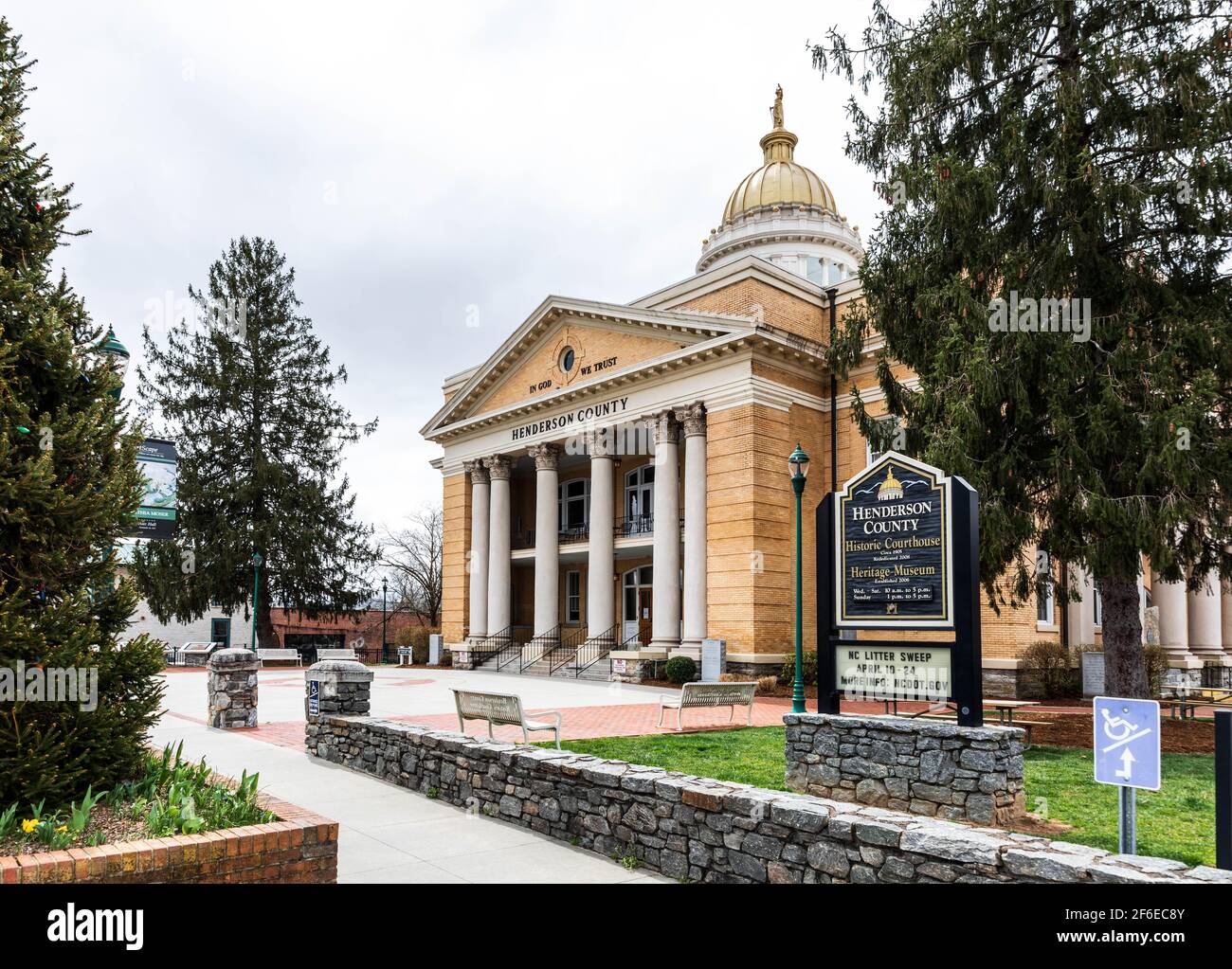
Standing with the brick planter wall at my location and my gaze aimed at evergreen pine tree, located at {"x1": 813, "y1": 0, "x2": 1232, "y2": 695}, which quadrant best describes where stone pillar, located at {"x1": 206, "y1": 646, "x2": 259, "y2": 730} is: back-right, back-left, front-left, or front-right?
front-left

...

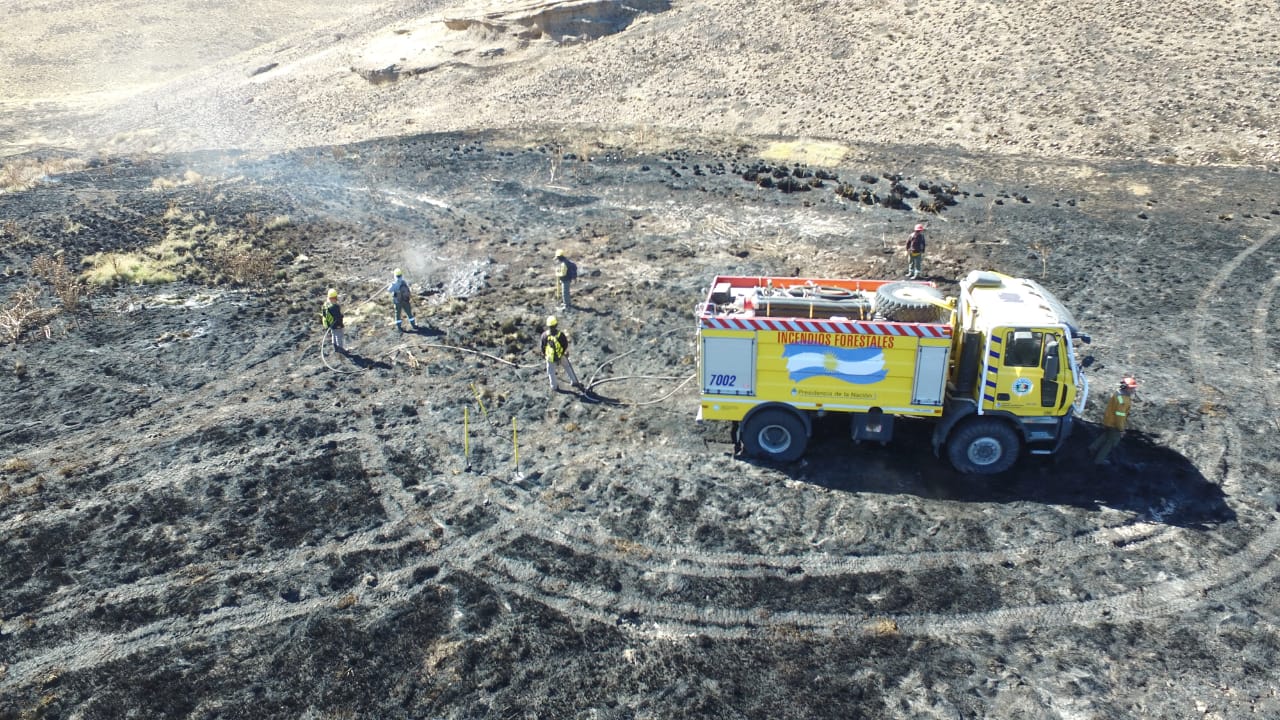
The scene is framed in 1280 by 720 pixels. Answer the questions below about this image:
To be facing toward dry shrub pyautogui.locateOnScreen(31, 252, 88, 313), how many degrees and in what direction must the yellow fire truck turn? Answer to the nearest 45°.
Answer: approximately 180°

==

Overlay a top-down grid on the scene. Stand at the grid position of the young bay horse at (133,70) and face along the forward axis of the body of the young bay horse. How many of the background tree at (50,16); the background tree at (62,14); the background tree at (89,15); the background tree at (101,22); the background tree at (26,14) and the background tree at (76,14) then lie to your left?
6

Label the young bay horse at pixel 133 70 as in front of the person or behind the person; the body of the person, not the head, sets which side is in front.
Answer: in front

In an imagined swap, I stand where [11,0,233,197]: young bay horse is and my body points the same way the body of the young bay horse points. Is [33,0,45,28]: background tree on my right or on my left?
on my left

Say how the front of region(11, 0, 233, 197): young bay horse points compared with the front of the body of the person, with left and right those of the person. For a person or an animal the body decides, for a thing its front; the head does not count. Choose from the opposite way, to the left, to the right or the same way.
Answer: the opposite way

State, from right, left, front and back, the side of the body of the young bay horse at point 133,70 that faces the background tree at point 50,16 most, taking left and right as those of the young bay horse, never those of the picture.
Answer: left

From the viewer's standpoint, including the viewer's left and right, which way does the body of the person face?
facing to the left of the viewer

Your task:
Could you write out the material between the line holding "State, from right, left, front" and the line holding "facing to the left of the viewer", inclusive, with "young bay horse" replaced by "young chestnut horse" and nothing else changed?

Result for this task:
State, from right, left, front and back, the side of the body of the young chestnut horse at point 133,70 that faces the background tree at point 50,16 most, taking left and right as those of the young chestnut horse, never those of the picture.
Answer: left

From the viewer's standpoint, including the viewer's left and right, which way does the body of the person face?
facing to the left of the viewer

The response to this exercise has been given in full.